If your actions inspire others to dream more, learn more, do more and become more, you are a leader.
John Quincy Adams
I’ve spent a lot of time really thinking deeply about teachers and their morale at least through the duration of my professional career. When I was in the classroom, I didn’t subscribe to the groups of teachers who found fault with every aspect of their career–instead, I subscribed to the mantra “be the change you want to see in others.” And I think I did a fair job of it. Where I see a problem, I search for solutions, and importantly, I act on those solutions. I rarely sit around and complain about something…I solve. I do. I lead.

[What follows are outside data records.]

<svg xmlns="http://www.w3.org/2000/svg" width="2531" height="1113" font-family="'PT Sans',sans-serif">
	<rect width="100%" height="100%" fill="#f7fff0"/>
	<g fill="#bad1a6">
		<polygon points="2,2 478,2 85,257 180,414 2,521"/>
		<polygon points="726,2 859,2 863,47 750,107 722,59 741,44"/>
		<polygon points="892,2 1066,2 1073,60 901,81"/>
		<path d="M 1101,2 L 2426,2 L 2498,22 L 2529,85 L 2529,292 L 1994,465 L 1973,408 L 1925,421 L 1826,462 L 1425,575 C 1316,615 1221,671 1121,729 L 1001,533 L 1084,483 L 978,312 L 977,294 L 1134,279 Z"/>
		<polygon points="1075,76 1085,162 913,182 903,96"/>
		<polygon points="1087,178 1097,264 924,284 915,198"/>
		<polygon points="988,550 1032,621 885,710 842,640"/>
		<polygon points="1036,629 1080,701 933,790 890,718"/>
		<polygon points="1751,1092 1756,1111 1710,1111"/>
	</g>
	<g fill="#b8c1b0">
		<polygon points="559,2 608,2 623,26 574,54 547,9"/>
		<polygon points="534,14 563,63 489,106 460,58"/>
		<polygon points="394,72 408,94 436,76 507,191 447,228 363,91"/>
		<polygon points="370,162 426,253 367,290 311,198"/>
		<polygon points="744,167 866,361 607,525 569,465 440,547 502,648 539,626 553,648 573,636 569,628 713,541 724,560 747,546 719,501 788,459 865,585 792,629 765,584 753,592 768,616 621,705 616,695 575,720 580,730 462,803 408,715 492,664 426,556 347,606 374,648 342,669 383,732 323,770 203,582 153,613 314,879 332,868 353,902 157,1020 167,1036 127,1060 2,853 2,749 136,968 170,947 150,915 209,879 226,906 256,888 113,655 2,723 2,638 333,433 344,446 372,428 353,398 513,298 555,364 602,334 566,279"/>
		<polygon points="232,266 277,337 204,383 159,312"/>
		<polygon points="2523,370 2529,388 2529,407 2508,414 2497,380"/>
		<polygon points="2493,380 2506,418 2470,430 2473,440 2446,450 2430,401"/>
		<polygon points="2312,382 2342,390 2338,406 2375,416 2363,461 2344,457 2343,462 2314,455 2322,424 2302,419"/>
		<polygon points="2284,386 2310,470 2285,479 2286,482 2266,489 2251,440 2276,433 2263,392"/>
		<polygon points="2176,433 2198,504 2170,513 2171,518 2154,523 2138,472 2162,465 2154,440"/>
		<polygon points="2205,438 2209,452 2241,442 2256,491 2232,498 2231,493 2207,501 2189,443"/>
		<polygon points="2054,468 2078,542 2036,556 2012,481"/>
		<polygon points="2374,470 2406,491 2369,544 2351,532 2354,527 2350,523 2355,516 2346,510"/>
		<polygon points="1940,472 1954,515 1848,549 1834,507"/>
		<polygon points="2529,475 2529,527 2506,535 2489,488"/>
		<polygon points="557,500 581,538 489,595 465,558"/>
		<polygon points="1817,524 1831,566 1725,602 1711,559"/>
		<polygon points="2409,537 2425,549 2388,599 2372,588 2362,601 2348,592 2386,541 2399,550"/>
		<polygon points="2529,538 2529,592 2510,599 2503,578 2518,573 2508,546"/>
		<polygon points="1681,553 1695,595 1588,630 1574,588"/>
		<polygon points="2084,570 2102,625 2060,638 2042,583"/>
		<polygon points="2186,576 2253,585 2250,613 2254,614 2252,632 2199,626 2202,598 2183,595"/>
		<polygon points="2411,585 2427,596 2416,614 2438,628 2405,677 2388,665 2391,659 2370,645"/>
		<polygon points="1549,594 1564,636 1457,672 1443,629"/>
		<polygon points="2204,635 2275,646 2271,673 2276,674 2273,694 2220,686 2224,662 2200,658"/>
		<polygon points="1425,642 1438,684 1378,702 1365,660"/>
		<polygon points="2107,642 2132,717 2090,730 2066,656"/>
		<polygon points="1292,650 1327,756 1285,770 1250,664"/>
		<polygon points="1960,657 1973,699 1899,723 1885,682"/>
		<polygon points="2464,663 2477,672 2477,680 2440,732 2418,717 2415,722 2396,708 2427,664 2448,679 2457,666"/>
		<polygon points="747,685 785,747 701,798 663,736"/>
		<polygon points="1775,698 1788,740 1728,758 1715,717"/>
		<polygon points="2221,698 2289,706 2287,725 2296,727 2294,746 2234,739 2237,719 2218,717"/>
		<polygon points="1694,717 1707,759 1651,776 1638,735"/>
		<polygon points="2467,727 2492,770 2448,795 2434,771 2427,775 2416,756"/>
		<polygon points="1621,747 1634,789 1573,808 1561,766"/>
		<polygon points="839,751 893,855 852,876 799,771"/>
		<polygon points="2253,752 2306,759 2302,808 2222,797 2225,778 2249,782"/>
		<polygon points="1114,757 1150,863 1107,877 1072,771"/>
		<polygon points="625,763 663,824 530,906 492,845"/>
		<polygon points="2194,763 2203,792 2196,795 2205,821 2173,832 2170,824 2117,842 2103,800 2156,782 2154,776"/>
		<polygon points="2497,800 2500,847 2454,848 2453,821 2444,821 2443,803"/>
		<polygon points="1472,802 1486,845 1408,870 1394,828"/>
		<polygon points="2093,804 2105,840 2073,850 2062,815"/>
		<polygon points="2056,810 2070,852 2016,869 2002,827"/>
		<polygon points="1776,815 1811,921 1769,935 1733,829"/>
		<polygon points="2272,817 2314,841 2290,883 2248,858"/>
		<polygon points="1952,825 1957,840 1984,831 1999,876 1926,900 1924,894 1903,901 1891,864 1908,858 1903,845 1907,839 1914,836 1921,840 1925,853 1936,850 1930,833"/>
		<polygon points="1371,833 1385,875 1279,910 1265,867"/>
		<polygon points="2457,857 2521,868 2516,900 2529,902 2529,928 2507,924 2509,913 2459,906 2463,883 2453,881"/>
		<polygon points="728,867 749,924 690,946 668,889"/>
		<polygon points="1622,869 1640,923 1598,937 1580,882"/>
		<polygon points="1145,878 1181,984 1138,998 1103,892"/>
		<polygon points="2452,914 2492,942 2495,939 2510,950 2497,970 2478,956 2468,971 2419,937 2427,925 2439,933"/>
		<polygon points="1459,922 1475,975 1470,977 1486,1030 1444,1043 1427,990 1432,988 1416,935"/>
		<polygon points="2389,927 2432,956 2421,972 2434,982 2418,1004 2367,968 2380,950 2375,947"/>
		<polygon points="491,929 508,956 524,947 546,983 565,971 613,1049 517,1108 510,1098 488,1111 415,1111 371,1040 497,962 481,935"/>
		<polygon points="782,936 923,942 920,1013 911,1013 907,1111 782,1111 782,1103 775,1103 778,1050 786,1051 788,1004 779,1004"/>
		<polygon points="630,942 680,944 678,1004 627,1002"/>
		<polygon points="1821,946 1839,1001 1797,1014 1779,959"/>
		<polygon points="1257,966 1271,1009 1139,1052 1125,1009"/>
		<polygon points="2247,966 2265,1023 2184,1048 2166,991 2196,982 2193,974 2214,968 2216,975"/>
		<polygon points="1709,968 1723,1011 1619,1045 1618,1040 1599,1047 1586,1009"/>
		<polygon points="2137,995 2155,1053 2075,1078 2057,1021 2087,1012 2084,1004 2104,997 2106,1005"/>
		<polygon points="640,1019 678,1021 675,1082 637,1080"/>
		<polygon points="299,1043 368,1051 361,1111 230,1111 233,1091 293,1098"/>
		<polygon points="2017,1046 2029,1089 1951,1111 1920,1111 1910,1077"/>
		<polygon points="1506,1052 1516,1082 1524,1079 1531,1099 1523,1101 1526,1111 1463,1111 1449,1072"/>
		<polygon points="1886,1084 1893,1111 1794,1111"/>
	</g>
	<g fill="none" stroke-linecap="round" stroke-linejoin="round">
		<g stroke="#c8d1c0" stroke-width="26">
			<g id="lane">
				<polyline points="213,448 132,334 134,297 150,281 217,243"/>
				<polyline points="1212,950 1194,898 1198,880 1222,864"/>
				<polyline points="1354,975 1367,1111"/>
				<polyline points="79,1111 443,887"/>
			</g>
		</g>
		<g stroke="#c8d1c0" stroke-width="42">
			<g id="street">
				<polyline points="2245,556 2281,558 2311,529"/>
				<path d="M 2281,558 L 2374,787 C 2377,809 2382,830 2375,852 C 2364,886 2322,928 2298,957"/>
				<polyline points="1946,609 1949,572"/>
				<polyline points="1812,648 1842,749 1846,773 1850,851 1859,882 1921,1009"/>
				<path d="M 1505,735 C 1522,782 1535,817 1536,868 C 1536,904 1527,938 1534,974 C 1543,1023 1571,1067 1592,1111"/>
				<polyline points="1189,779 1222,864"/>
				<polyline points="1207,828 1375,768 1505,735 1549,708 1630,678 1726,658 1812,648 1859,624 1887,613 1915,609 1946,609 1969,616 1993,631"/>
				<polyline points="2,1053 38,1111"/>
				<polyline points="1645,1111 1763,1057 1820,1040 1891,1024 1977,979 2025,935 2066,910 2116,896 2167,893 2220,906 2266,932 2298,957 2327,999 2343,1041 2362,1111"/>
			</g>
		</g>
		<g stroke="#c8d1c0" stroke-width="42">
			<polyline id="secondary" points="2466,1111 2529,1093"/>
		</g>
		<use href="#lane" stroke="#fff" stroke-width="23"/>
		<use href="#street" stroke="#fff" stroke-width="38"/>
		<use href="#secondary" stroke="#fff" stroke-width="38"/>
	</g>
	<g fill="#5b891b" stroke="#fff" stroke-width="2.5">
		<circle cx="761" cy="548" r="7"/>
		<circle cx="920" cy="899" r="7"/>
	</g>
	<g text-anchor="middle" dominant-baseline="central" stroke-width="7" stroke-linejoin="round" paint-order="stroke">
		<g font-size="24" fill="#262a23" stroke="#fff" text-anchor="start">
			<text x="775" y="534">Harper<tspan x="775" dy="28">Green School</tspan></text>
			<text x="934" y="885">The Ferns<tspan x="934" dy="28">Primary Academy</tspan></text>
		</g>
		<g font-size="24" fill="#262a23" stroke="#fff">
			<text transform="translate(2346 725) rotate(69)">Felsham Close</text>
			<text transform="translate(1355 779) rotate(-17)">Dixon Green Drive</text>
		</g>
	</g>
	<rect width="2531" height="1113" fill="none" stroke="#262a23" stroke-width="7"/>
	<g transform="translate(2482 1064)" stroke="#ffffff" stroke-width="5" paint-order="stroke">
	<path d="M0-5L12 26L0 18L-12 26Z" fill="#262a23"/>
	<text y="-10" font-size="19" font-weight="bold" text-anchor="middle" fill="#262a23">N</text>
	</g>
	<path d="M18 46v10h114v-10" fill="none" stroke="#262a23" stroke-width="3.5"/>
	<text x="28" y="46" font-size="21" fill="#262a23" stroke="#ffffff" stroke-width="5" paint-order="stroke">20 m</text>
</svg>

So, it’s a challenge for me to solve a problem as big as teacher morale. I know, you know, we all know teachers have been beat down of late, and whether it’s the public perception, the assumptions about public perception, what a single politician says or does, or the seemingly endless mandates and mandates and mandates seeking to change education but instead continuing to burden an already overwhelmed workforce, teachers have a LOT of stress to deal with.

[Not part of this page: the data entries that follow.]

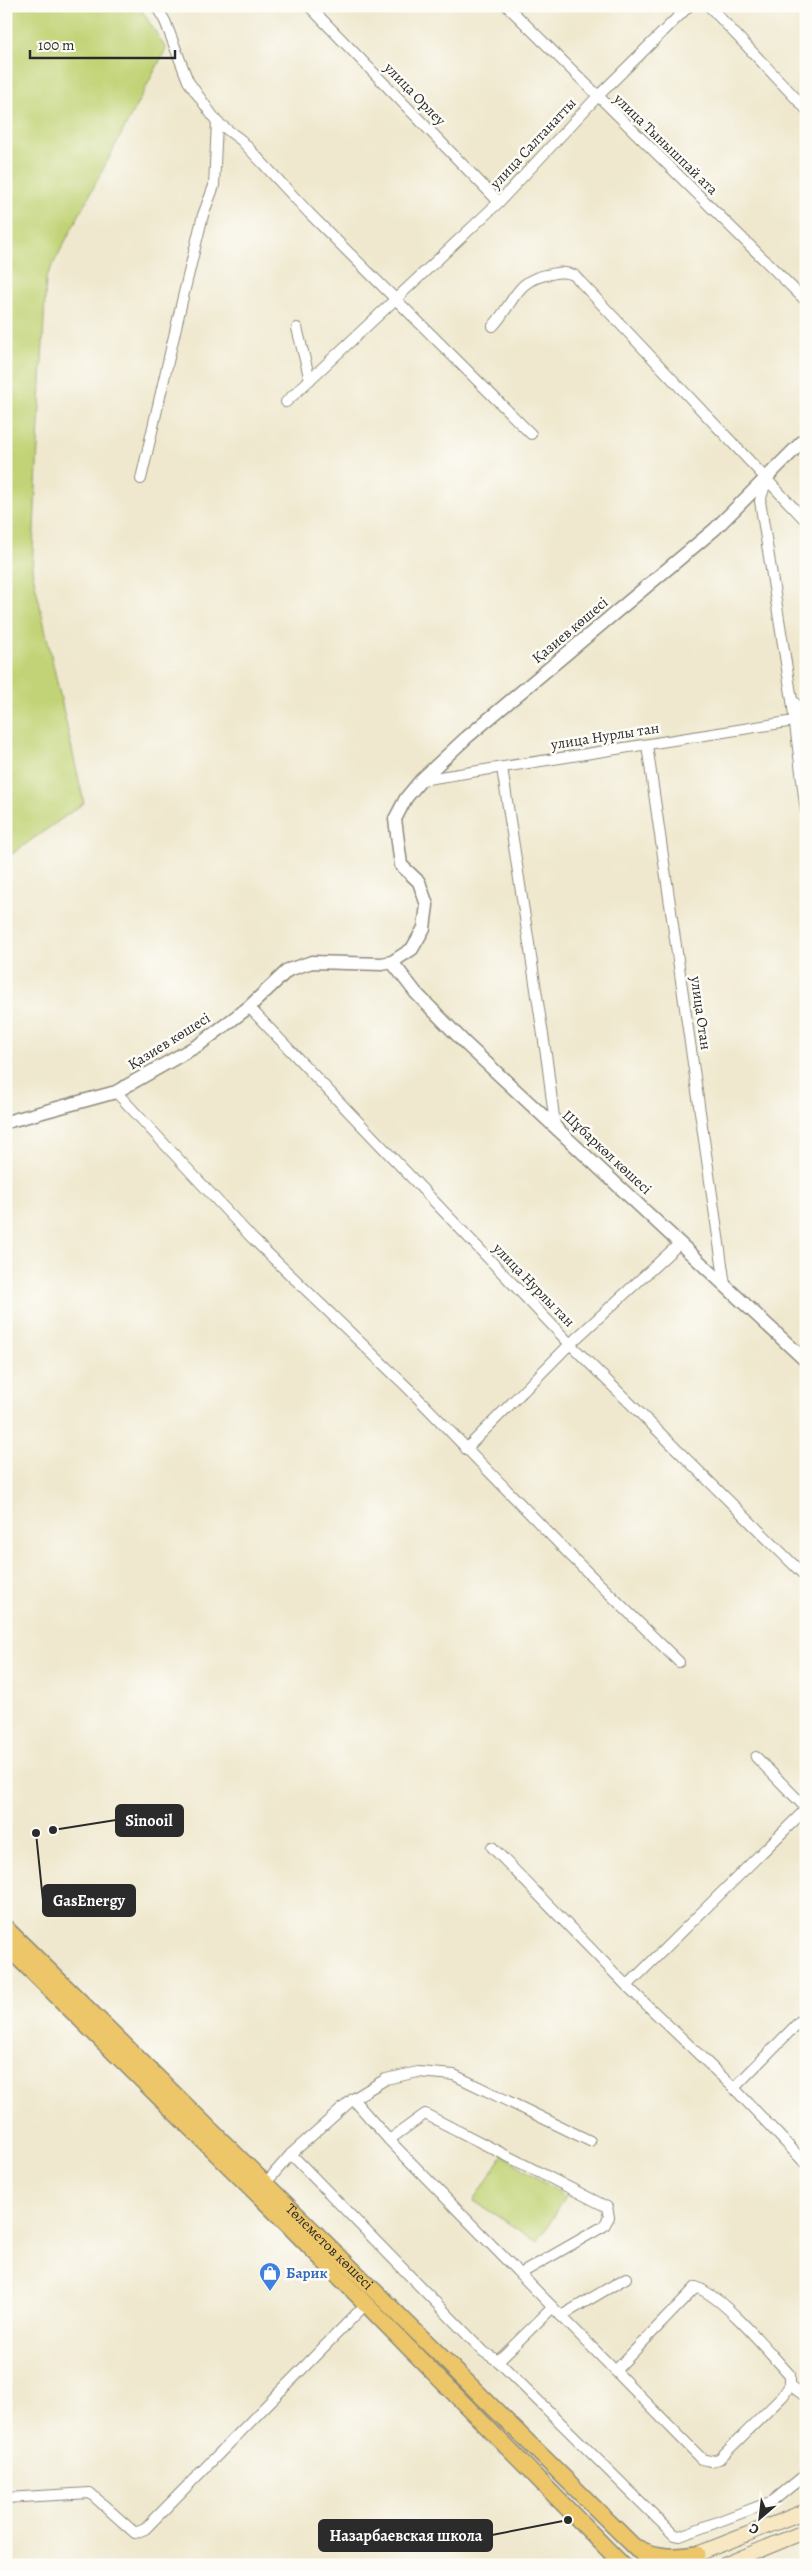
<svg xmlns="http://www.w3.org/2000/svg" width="812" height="2571" font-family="Alegreya,serif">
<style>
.green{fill:#c1d376;stroke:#767f50}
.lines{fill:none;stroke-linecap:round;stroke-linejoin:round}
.minor-casing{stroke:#8d8a7c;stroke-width:12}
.tertiary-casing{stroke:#8d8a7c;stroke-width:15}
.secondary-casing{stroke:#8d8a7c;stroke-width:16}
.primary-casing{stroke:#8d8a7c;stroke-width:18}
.minor{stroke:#fff;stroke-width:10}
.tertiary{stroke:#fff;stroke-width:12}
.secondary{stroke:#f7e8c3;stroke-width:14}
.primary{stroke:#ecc669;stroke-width:15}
.labels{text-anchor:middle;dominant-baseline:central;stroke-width:5;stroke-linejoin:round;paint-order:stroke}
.street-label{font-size:15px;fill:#2b2b2b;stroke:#fdfcf7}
.shop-label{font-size:15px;font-weight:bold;fill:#366cbe;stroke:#fdfcf7;text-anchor:start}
.leader{fill:none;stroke:#2b2b2b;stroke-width:2}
.callout-dot{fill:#2b2b2b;stroke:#fdfcf7;stroke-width:2}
.callout{fill:#2b2b2b;stroke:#2b2b2b;stroke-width:2}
.callout-label{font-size:16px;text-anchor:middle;font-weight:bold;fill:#fff}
</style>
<rect width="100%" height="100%" fill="#fdfcf7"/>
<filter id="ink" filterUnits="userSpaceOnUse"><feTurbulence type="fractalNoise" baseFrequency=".02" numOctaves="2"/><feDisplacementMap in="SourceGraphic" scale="10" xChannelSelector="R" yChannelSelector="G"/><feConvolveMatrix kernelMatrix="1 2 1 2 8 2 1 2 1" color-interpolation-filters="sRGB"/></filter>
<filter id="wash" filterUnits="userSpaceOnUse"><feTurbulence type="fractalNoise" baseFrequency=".0096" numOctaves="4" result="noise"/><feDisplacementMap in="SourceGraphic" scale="20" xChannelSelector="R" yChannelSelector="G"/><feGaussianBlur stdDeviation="1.12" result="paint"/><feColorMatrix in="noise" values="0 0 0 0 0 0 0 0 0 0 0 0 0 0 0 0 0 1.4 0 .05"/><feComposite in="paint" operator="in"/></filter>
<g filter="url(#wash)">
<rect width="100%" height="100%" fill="#efe8ce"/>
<g class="green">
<path d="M6,6h133l27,43 -120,229 -14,292 52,233 -78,55z"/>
<path d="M503,2155l63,42 -29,45 -63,-41z"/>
</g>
</g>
<g filter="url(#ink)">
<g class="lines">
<g class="minor-casing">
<g id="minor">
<path d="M156,6l9,15 23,60 29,41 24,18 68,73 222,221"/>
<path d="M309,6l190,196"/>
<path d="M507,6l299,295"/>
<path d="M709,6l97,103"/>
<path d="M493,326c22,-24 22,-47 58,-52 9,-2 14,-2 23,1l232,246"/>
<path d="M297,328l13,52"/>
<path d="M286,402l213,-200 98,-105 92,-91"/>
<path d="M141,479l42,-182 20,-82 11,-29 3,-64"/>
<path d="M767,479l-7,22 32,199 14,112"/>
<path d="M792,700l14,14"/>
<path d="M647,745l78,540"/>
<path d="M502,768l45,293 8,64"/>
<path d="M421,780l373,-59"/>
<path d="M249,1007l321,337 236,233"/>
<path d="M116,1092l137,147 156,150 163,168 107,105"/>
<path d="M466,1449l104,-105 110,-101"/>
<path d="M756,1757l50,51"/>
<path d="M492,1847l135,139 179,-177"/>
<path d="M627,1986l107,102 72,-73"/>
<path d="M734,2088l72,76"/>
<path d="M353,2099l33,-20 32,-7 36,3 136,66"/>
<path d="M291,2154l193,198 14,9 55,-54"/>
<path d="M263,2182l8,-5 20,-23 62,-55 36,41 36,-26 182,93 2,10 -5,9 -84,48 -131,-134"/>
<path d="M520,2274l182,185 8,2 9,-2 64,-63 7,-11v-10c-23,-25 -64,-76 -94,-88l-81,84"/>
<path d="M561,2316l65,-38"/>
<path d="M498,2361l176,174 6,1 93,-35 33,-27"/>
<path d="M790,2385l16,12"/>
<path d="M6,2498l84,-5 45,40 10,-4 221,-225"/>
</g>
</g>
<g class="tertiary-casing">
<g id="tertiary">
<path d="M392,962l24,31 50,51 340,317"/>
<path d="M6,1122l110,-30 84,-48 49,-37 39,-37 24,-8 70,2 10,-2 20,-13 12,-21 3,-23 -8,-23 -18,-17 -6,-46 11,-21 15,-18 45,-42 249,-209 91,-91"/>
</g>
</g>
<g class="secondary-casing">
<g id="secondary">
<path d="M681,2565l16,-11 109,-43"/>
<path d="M724,2565l82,-34"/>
</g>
</g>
<g class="primary-casing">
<g id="primary">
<path id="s1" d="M6,1928l647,637"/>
<path d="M6,1946l271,268 346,351"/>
<path d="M638,2548c19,10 39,9 59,6"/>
</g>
</g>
<use href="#minor" class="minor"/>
<use href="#tertiary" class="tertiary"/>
<use href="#secondary" class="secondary"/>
<use href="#primary" class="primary"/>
</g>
</g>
<defs>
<g id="shop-pin" transform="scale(1.125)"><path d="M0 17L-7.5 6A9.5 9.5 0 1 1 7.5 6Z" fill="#3f7fe0" stroke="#fdfcf7"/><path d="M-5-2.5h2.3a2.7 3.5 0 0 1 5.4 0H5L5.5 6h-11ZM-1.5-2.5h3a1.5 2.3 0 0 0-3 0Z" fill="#fff"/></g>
</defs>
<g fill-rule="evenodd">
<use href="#shop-pin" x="270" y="2273"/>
</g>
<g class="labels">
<g class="street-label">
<text transform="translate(415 94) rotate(46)">улица Орлеу</text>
<text transform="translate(533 143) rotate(-47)">улица Салтанатты</text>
<text transform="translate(666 144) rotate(44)">улица Тынышпай ата</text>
<text transform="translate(570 630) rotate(-40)">Қазиев көшесі</text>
<text transform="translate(605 736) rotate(-9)">улица Нурлы тан</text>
<text transform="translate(701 1013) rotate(82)">улица Отан</text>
<text transform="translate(169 1041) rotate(-32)">Қазиев көшесі</text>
<text transform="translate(607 1152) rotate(43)">Шұбаркөл көшесі</text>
<text transform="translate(534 1285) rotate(46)">улица Нурлы тан</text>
<text stroke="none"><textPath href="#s1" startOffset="454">Төлеметов көшесі</textPath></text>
</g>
<g class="shop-label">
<text x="286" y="2273">Барик</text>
</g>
</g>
<path class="leader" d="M53 1830L116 1820M36 1833L43 1901M568 2520L492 2535"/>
<g class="callout-dot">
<circle cx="53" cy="1830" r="5"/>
<circle cx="36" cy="1833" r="5"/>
<circle cx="568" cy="2520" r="5"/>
</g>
<g class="callout">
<rect x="116" y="1805" width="67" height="31" rx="5"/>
<rect x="43" y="1885" width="92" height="31" rx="5"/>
<rect x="319" y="2520" width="173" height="31" rx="5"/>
</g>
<g class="callout-label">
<text x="149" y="1826">Sinooil</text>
<text x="89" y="1906">GasEnergy</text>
<text x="406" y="2541">Назарбаевская школа</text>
</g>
<rect width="812" height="2571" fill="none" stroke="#fdfcf7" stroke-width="25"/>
<g transform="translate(760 2518) rotate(208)" stroke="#fdfcf7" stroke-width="4" paint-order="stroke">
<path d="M0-4L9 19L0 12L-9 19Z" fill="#2b2b2b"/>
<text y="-8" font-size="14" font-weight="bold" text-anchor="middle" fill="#2b2b2b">С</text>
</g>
<path d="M30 50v8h145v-8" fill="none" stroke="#2b2b2b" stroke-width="2.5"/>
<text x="38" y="50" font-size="15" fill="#2b2b2b" stroke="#fdfcf7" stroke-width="4" paint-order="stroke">100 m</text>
</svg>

That’s a problem I can’t solve. I can examine it from a million different angles, but I cannot make their jobs any less overwhelming–for every problem I can help solve, 10 more issues arise in the process. I can streamline, simplify, provide resources, answer questions, be a point of contact, and make some of the stresses easier to manage, but I cannot single-handedly improve the morale of all these professionals.
A while ago, I wrote a post about teachers focusing on controllable factors of teaching, and I’m recalling that post as I think about the controllable factors of improving morale. I cannot improve the morale of the entire workforce, but I am entirely in control of my role in each and every interaction I have with teachers. I control my mindset going into the interaction, I control my attitude during the interaction, and I control my mindset as I leave the interaction–all of which has a direct impact on how the teacher perceives the interaction. I can leave a positive impact or a negative one, but whatever I do, I do leave an impact.
My goal as a leader, then, is to make sure my impact is positive. I want teachers to feel good, supported, encouraged, engaged, excited, motivated, and hopeful about the job they do; therefore, I need to leave positive impacts that cultivate this. I need to enter interactions with positivity; I need to conduct myself in ways that foster excitement for education and the job we are all working to do; I need to not load myself down with negative attitudes and predispositions that temper my conversations and the ways I treat others. I need to recognize that every moment is a moment to either inspire greatness or set a course for defeat.
I cannot change the morale of the profession, but I can impact the morale of each individual professional I meet.